Work request - What is needed is an exact copy of every entry, without the pictures.

== Extracted entries

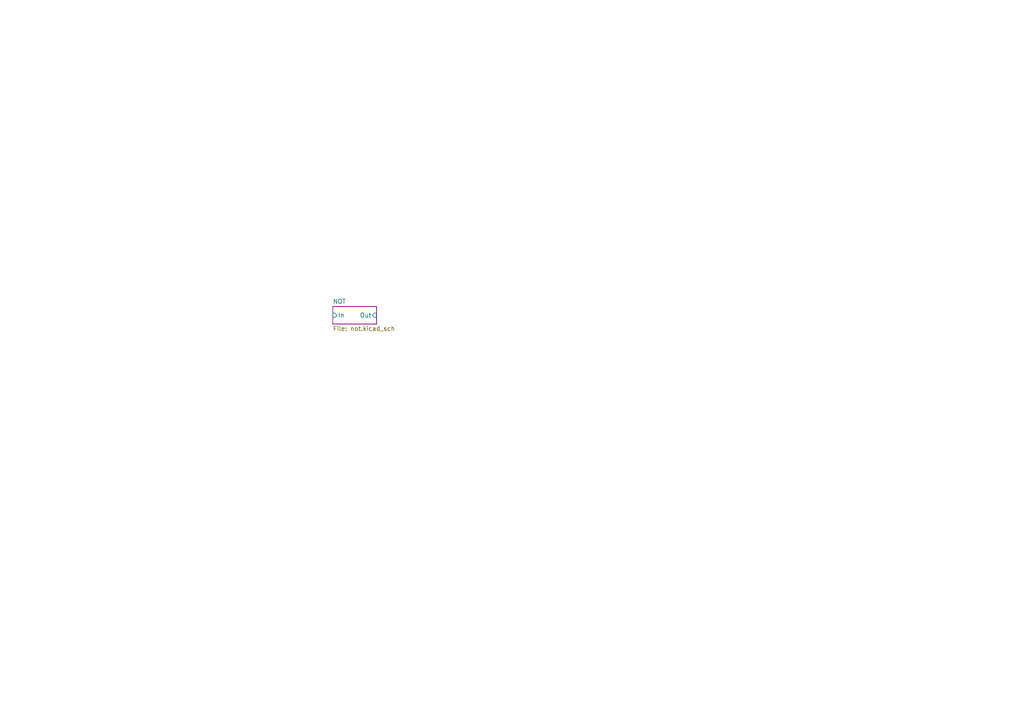
<source format=kicad_sch>
(kicad_sch
	(version 20250114)
	(generator "eeschema")
	(generator_version "9.0")
	(uuid "065ec8a0-0044-4321-b559-a8b407f0b45c")
	(paper "A4")
	(lib_symbols)
	(sheet
		(at 96.52 88.9)
		(size 12.7 5.08)
		(exclude_from_sim no)
		(in_bom yes)
		(on_board yes)
		(dnp no)
		(fields_autoplaced yes)
		(stroke
			(width 0.1524)
			(type solid)
			(color 132 0 132 1)
		)
		(fill
			(color 255 255 255 0.0000)
		)
		(uuid "1b1bce57-52d2-47a4-ac2f-4da4fa84b9ff")
		(property "Sheetname" "NOT"
			(at 96.52 88.1884 0)
			(effects
				(font
					(size 1.27 1.27)
				)
				(justify left bottom)
			)
		)
		(property "Sheetfile" "not.kicad_sch"
			(at 96.52 94.5646 0)
			(effects
				(font
					(size 1.27 1.27)
				)
				(justify left top)
			)
		)
		(pin "In" input
			(at 96.52 91.44 180)
			(uuid "5ef958c6-00c3-4bce-9a08-ea13b9227d2f")
			(effects
				(font
					(size 1.27 1.27)
				)
				(justify left)
			)
		)
		(pin "Out" input
			(at 109.22 91.44 0)
			(uuid "2518ccf7-b548-40e7-89cb-29e901a258d7")
			(effects
				(font
					(size 1.27 1.27)
				)
				(justify right)
			)
		)
		(instances
			(project "transistor-clock"
				(path "/ce10d5bc-995e-4952-aa76-0a08f713a0f2/8b9224c8-f667-4bdb-aaa7-6f82b55834ac"
					(page "97")
				)
			)
		)
	)
)

</source>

====

Exercise answer -
<source format=kicad_sch>
(kicad_sch
	(version 20250114)
	(generator "eeschema")
	(generator_version "9.0")
	(uuid "065ec8a0-0044-4321-b559-a8b407f0b45c")
	(paper "A4")
	(lib_symbols)
	(sheet
		(at 96.52 88.9)
		(size 12.7 5.08)
		(exclude_from_sim no)
		(in_bom yes)
		(on_board yes)
		(dnp no)
		(fields_autoplaced yes)
		(stroke
			(width 0.1524)
			(type solid)
			(color 132 0 132 1)
		)
		(fill
			(color 255 255 255 0.0000)
		)
		(uuid "1b1bce57-52d2-47a4-ac2f-4da4fa84b9ff")
		(property "Sheetname" "NOT"
			(at 96.52 88.1884 0)
			(effects
				(font
					(size 1.27 1.27)
				)
				(justify left bottom)
			)
		)
		(property "Sheetfile" "not.kicad_sch"
			(at 96.52 94.5646 0)
			(effects
				(font
					(size 1.27 1.27)
				)
				(justify left top)
			)
		)
		(pin "In" input
			(at 96.52 91.44 180)
			(uuid "5ef958c6-00c3-4bce-9a08-ea13b9227d2f")
			(effects
				(font
					(size 1.27 1.27)
				)
				(justify left)
			)
		)
		(pin "Out" input
			(at 109.22 91.44 0)
			(uuid "2518ccf7-b548-40e7-89cb-29e901a258d7")
			(effects
				(font
					(size 1.27 1.27)
				)
				(justify right)
			)
		)
		(instances
			(project "transistor-clock"
				(path "/ce10d5bc-995e-4952-aa76-0a08f713a0f2/8b9224c8-f667-4bdb-aaa7-6f82b55834ac"
					(page "97")
				)
			)
		)
	)
)

</source>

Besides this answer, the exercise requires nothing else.